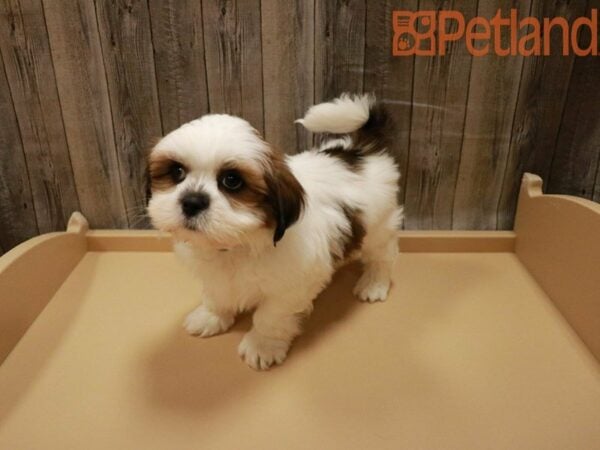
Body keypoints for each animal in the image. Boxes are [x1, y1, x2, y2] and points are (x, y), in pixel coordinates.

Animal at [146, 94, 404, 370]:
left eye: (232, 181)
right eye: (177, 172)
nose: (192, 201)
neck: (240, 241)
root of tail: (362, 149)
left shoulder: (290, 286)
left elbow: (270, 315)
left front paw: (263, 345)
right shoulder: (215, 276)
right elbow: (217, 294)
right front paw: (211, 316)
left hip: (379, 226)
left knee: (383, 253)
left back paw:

---

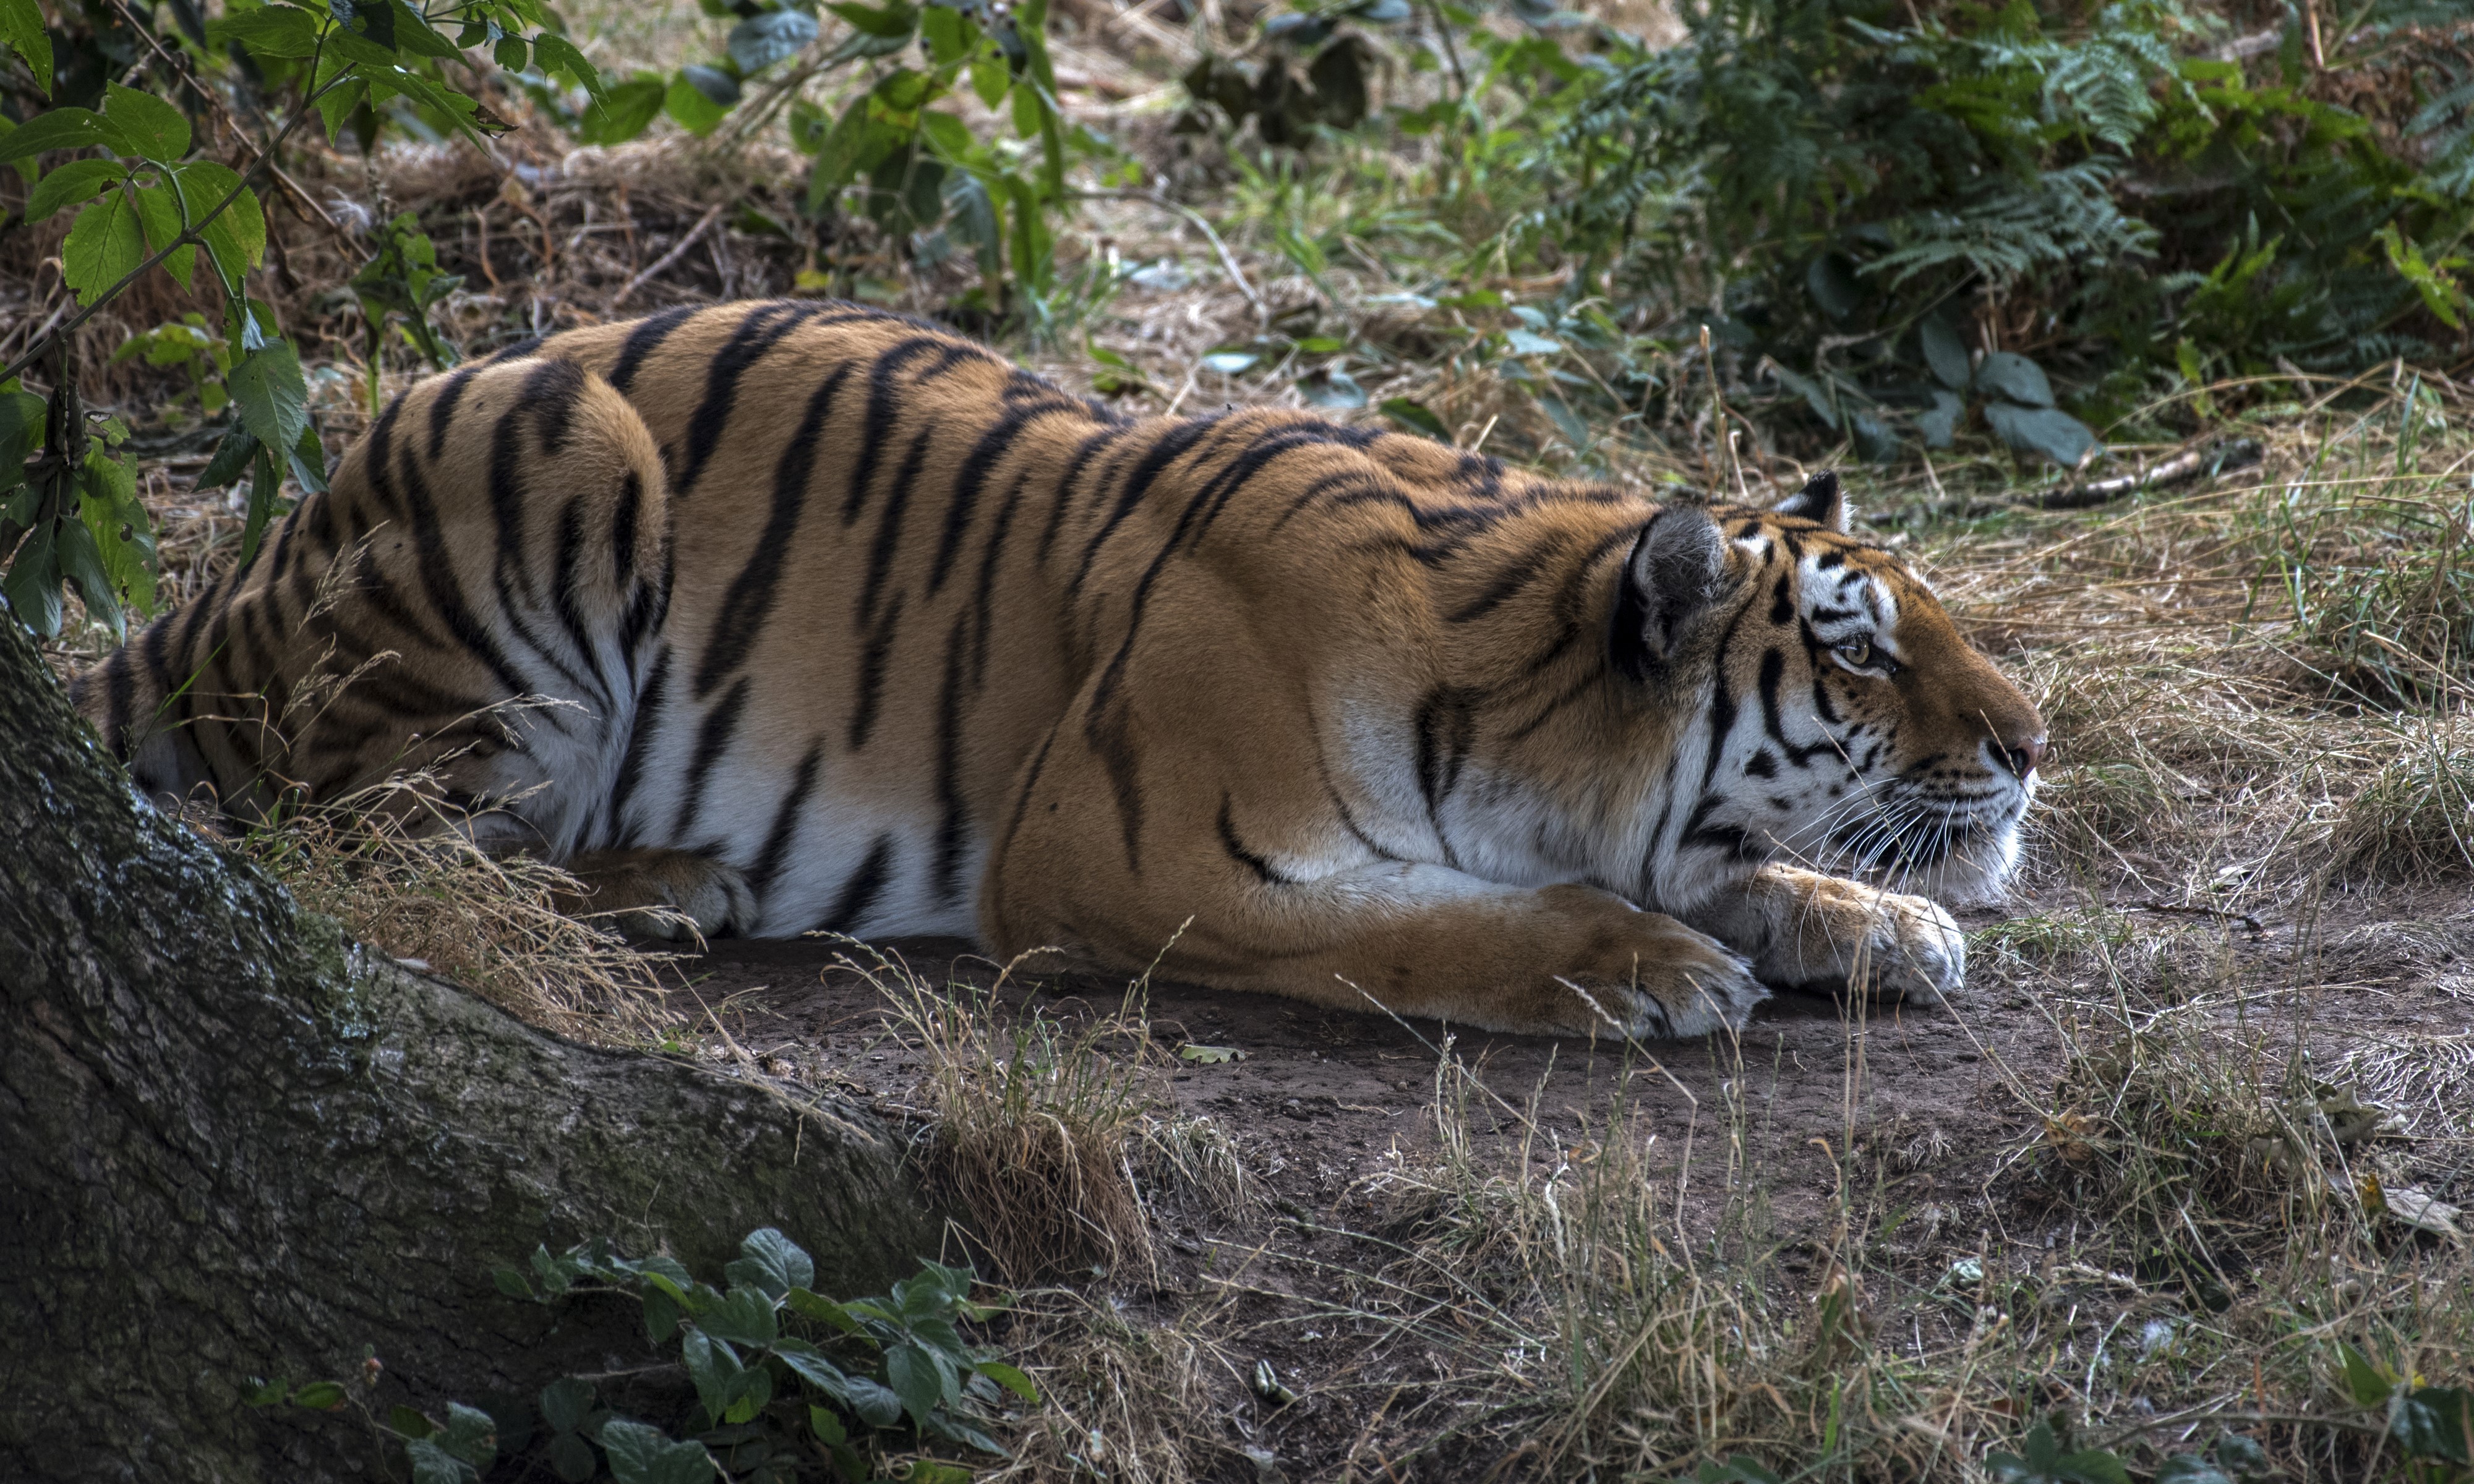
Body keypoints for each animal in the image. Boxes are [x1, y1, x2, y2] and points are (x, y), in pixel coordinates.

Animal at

==

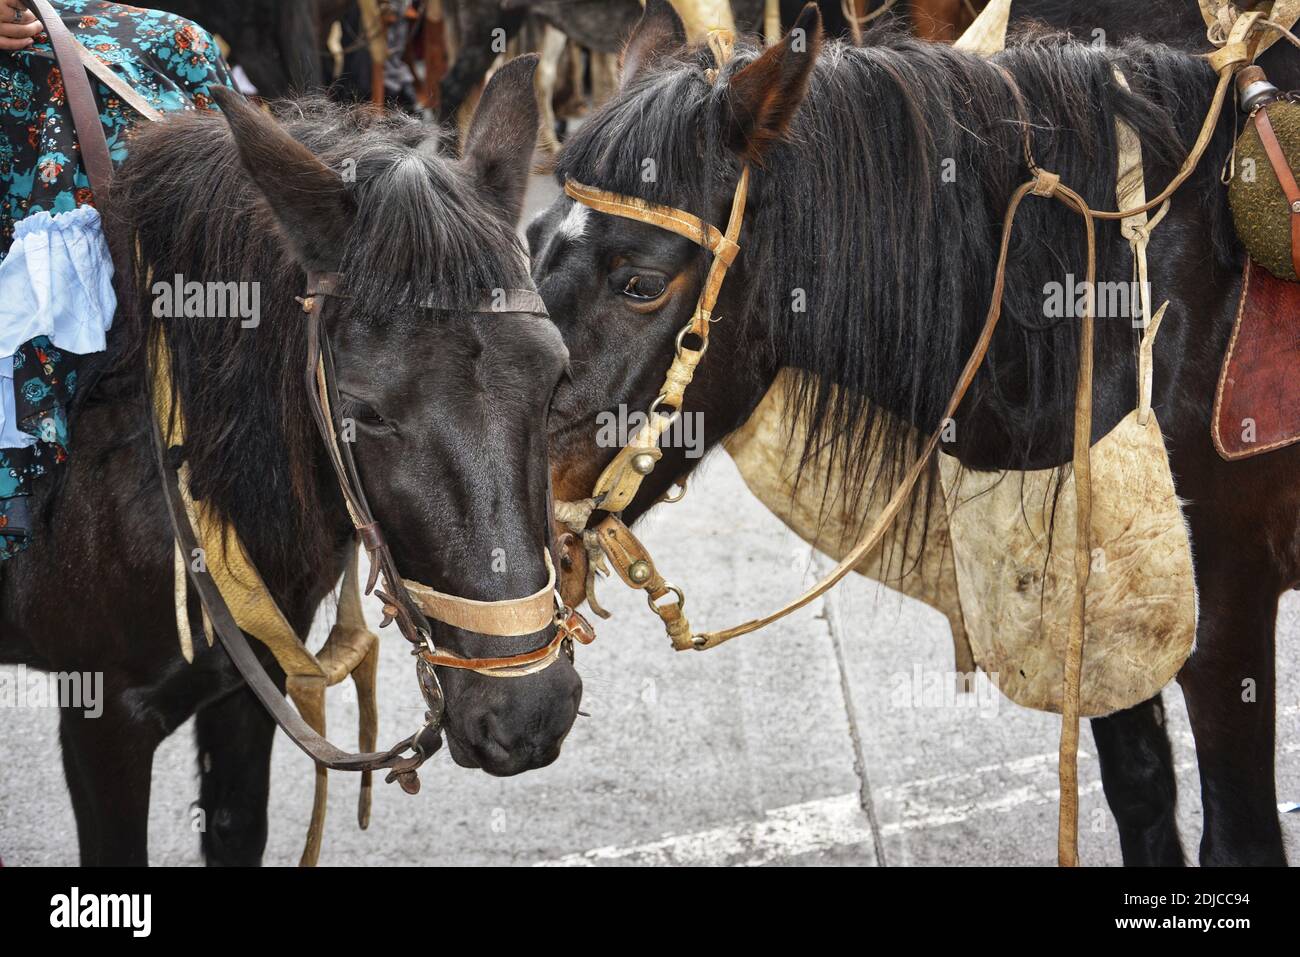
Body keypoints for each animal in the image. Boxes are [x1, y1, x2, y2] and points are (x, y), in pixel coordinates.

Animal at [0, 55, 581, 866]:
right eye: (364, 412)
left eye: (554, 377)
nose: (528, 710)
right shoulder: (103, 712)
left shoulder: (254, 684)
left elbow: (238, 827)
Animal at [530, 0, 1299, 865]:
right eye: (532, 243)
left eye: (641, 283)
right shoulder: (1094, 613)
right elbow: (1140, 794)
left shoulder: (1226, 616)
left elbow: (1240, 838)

### WHAT YOU NEED TO DO
Among the records above, only the lines between the line holding "nose: (528, 710)" and the line holding "left elbow: (1240, 838)", inclusive, are to be output, exactly as written.

### WRITTEN SOLUTION
nose: (528, 710)
right shoulder: (103, 712)
left shoulder: (254, 684)
left elbow: (238, 827)
Animal at [530, 0, 1299, 865]:
right eye: (532, 243)
left eye: (641, 283)
right shoulder: (1094, 613)
right elbow: (1140, 794)
left shoulder: (1226, 616)
left elbow: (1240, 838)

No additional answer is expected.